* Your objective
Rewrite the passage on the All Writs Act, starting with "Moreover, it is" and going on through "April 10, 2012).", and replace "proper place" with "appropriate forum".

* Document section
Under the All Writs Act there is a provision parallel to the Anti-Injunction Act's relitigation exception. The All Writs Act grants a federal court the authority to enjoin a state court from re-litigating issues already considered and ruled upon by a federal court. 28 U.S.C. § 1651(a); see United States v. Cohen, 152 F.3d 321, 325 (4th Cir. 1998); see also FTC v. Dean Foods Co., 384 U.S. 597, 604 (1966) (upholding an injunction issued under the All Writs Act because it was necessary "to preserve the status quo while administrative proceedings are in progress and prevent impairment of the effective exercise of appellate jurisdiction"). In other words, when a party attempts to re-litigate an issue decided by the Bankruptcy Court in a state court, this Court may prevent that action under the All Writs Act. This Court, therefore, has authority to decide this matter because the Bankruptcy Court issuing the original order is part of this District Court. See, e.g., Regions Bank v. Rivet, 224 F.3d 483, 495 (5th Cir. 2000) (allowing the federal district court to enjoin a state court against re-litigating issues previously resolved by a bankruptcy court).
Both City National and the defendant were involved in the Bankruptcy Court proceeding in which that court held that no automatic stay was in effect. The Bankruptcy Court entered three separate Orders - on June 20, 2011, June 27, 2011, and July 26, 2011 - all confirming that no stay was in place in the case before June 27, 2011. To permit the defendant to challenge in state court whether a stay was in place or should have been granted, the state court would simply re-adjudicate whether a stay was in effect before June 27, 2011, which would create a direct conflict with the Bankruptcy Court's previous, final Order on that issue. Defendant's attempt to re-adjudicate this same issue in the Circuit Court of Jefferson County would encroach upon the finality of the Bankruptcy Court's order. See Cohen, 153 F.3d at 325 (holding that "where an injunction is proper in order to protect or effectuate the judgment of a federal court, it is within the court's power to issue the injunction under the All Writs Act").
Moreover, it is undisputed that this Court is the proper place for the defendant to challenge the Bankruptcy Court's order. Indeed, the defendant did unsuccessfully appeal the Bankruptcy Court's decision to this Court. See 3:11-CV-93 (N.D. W. Va. April 10, 2012).

* Listed records
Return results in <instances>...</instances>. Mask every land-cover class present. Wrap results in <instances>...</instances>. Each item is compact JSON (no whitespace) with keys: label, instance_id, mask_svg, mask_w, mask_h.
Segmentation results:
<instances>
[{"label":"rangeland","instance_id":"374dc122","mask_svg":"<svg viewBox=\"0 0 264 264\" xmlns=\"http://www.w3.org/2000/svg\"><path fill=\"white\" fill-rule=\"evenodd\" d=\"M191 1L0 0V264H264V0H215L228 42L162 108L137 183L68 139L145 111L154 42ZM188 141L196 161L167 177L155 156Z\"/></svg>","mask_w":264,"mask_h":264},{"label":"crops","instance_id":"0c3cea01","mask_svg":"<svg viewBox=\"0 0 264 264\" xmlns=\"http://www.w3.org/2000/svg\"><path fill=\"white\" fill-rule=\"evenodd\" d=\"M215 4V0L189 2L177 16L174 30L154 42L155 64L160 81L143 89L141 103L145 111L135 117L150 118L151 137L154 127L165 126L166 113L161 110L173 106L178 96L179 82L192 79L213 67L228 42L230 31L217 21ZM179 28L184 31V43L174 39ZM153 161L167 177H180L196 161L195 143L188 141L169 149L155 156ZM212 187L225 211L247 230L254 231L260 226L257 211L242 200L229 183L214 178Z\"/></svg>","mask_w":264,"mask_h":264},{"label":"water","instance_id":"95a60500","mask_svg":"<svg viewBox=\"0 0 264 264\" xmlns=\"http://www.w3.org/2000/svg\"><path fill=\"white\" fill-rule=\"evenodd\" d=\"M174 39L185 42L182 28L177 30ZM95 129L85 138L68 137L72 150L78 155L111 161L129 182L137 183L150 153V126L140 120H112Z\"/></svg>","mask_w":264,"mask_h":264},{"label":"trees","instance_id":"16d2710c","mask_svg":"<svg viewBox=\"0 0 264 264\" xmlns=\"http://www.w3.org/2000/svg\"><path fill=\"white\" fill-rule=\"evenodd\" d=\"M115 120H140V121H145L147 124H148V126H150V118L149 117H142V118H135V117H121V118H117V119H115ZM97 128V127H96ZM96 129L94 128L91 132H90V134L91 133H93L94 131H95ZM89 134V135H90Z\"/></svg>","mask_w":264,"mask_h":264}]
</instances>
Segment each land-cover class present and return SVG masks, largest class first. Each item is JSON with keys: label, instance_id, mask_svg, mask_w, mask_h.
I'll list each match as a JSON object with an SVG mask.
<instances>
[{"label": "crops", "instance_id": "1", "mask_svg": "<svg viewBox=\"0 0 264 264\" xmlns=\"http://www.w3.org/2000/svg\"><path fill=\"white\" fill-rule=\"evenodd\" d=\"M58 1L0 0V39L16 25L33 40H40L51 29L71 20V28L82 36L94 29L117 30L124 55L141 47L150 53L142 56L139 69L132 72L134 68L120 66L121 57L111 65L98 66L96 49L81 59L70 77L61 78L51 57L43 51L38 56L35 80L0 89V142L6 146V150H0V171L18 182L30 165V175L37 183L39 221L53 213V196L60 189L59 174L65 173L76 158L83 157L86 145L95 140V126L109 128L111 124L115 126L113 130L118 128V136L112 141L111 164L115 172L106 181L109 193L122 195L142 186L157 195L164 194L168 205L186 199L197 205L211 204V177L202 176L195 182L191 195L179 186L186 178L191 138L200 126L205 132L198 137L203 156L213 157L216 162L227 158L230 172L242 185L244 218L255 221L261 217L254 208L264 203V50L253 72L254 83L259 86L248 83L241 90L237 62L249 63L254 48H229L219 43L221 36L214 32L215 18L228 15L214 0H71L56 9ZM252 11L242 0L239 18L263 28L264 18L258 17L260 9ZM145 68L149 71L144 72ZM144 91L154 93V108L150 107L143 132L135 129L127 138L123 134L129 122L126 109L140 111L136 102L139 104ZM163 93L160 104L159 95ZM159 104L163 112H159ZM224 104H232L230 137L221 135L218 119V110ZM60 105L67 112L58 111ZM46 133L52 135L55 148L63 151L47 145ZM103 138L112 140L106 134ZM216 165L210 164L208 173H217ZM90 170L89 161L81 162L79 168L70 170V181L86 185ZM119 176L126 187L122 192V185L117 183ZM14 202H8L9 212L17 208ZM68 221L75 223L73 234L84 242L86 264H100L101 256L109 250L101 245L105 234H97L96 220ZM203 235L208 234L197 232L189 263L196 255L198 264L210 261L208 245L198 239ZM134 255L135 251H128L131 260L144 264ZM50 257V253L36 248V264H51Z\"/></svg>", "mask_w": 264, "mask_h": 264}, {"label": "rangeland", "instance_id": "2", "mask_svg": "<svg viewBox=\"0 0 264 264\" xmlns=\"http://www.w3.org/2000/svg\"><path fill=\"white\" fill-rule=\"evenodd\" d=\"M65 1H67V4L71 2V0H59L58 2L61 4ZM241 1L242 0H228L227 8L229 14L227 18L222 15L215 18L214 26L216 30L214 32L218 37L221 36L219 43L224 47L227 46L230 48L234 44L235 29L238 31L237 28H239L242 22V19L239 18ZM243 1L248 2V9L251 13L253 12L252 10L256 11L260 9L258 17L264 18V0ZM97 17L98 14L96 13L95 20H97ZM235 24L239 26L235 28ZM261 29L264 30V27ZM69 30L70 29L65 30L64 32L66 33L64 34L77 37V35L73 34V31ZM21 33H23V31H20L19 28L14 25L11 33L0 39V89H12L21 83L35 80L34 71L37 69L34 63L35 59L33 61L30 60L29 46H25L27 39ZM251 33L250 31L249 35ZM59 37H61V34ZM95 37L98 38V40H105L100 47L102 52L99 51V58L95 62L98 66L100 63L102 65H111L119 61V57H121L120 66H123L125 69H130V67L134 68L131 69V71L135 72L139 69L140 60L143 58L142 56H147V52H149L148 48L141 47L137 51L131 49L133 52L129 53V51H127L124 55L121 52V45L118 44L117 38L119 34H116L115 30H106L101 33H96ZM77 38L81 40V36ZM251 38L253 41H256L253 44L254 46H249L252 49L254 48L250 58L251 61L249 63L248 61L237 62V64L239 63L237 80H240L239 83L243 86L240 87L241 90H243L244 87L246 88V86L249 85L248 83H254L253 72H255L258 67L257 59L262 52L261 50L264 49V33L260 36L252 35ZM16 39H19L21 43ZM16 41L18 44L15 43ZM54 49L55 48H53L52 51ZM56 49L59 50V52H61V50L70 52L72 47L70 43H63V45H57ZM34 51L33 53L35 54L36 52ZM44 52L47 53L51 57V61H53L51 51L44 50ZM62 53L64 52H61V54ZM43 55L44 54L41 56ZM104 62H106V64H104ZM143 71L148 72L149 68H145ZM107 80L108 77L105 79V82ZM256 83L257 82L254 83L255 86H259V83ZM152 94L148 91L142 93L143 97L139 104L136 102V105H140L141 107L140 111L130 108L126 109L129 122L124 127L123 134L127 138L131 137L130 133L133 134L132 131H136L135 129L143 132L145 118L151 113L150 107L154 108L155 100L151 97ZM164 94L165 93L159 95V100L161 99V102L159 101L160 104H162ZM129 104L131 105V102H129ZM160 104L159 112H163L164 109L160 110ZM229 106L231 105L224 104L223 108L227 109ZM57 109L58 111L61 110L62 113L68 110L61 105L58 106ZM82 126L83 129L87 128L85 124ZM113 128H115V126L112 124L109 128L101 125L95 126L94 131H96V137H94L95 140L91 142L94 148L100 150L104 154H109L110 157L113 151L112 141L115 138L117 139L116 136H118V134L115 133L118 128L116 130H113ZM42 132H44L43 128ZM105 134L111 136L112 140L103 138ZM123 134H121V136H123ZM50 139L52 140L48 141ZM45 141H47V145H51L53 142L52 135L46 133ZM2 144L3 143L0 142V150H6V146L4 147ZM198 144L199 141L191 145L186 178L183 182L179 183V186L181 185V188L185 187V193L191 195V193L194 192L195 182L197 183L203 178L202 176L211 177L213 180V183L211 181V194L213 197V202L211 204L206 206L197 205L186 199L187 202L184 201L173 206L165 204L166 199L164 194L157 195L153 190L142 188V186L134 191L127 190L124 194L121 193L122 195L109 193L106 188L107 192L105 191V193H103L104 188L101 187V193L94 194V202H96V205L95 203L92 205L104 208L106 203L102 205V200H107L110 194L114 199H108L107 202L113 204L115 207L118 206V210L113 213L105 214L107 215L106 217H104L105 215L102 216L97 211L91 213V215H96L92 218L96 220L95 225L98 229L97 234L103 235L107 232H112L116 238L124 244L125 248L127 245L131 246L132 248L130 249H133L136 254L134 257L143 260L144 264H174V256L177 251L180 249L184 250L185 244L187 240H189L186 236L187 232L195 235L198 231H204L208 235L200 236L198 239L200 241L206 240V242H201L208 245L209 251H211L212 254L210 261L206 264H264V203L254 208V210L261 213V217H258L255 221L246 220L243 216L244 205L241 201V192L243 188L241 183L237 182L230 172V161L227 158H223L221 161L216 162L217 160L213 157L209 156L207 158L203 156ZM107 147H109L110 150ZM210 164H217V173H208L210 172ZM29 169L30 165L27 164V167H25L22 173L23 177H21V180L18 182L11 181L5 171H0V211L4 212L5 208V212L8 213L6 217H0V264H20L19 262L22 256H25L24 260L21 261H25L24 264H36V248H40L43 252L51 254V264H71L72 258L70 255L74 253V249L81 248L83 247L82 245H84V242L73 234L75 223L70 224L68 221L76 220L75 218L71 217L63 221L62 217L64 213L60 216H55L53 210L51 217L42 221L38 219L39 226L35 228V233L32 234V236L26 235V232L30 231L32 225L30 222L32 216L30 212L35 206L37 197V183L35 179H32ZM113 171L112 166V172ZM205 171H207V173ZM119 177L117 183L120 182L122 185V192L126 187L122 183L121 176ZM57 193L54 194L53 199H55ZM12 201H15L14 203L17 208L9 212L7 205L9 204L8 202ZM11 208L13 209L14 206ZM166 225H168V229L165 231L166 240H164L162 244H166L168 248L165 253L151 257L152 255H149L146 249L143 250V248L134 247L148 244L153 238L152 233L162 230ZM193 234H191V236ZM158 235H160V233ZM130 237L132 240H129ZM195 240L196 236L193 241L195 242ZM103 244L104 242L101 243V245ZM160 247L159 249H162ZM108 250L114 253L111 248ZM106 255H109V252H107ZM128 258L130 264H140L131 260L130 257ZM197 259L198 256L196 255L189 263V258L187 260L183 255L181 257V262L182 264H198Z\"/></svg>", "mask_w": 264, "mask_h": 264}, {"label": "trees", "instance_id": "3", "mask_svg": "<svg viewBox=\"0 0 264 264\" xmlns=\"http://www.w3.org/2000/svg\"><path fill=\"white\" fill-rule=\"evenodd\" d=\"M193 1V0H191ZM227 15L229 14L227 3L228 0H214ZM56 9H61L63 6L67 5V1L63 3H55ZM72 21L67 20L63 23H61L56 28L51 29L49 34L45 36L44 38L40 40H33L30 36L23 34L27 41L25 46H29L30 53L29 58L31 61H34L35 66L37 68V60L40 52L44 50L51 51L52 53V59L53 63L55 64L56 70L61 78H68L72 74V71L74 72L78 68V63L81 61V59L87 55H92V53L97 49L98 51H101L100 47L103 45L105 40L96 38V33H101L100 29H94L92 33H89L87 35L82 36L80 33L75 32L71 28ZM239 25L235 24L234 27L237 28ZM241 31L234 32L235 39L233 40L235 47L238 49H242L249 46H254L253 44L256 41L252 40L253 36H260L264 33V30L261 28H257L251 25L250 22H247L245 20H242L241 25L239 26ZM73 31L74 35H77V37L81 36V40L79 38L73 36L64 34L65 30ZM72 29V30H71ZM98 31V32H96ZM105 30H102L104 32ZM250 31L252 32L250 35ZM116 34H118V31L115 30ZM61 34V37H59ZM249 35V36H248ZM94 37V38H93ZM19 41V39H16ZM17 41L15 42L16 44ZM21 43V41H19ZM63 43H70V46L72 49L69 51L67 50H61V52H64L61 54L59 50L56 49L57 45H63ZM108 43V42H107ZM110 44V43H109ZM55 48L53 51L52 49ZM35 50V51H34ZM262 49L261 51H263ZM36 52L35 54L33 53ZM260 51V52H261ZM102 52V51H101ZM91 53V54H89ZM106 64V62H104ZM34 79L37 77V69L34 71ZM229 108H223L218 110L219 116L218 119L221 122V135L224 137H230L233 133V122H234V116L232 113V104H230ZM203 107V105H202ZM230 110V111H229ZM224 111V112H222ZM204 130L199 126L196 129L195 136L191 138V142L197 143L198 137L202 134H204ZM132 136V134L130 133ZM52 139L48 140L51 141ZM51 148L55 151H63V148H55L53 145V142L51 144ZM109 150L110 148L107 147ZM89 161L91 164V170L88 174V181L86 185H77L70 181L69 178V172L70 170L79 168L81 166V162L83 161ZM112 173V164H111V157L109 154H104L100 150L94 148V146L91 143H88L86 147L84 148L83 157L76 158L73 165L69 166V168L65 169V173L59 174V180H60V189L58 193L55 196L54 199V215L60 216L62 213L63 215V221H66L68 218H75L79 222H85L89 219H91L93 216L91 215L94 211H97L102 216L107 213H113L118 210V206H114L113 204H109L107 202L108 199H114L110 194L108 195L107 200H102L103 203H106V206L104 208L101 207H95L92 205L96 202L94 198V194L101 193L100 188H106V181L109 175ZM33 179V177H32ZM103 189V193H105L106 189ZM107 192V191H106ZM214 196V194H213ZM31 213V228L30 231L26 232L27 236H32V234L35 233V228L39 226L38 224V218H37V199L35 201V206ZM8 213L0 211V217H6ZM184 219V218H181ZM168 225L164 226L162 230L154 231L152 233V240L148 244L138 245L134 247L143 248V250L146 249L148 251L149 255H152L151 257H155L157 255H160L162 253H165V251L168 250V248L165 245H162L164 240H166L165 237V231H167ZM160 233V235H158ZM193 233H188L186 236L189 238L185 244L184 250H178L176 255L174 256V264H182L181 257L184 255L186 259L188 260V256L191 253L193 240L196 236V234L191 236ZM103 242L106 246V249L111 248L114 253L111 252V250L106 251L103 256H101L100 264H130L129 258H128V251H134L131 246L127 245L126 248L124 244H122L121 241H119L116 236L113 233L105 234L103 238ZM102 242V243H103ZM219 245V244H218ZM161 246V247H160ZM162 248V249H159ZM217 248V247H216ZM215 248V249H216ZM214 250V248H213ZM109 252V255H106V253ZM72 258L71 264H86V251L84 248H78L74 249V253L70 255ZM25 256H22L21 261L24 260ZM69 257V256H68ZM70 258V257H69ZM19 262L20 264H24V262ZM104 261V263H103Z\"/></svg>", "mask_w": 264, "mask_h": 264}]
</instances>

* Reply to the exercise
Moreover, it is undisputed that this Court is the appropriate forum for the defendant to challenge the Bankruptcy Court's order. Indeed, the defendant did unsuccessfully appeal the Bankruptcy Court's decision to this Court. See 3:11-CV-93 (N.D. W. Va. April 10, 2012).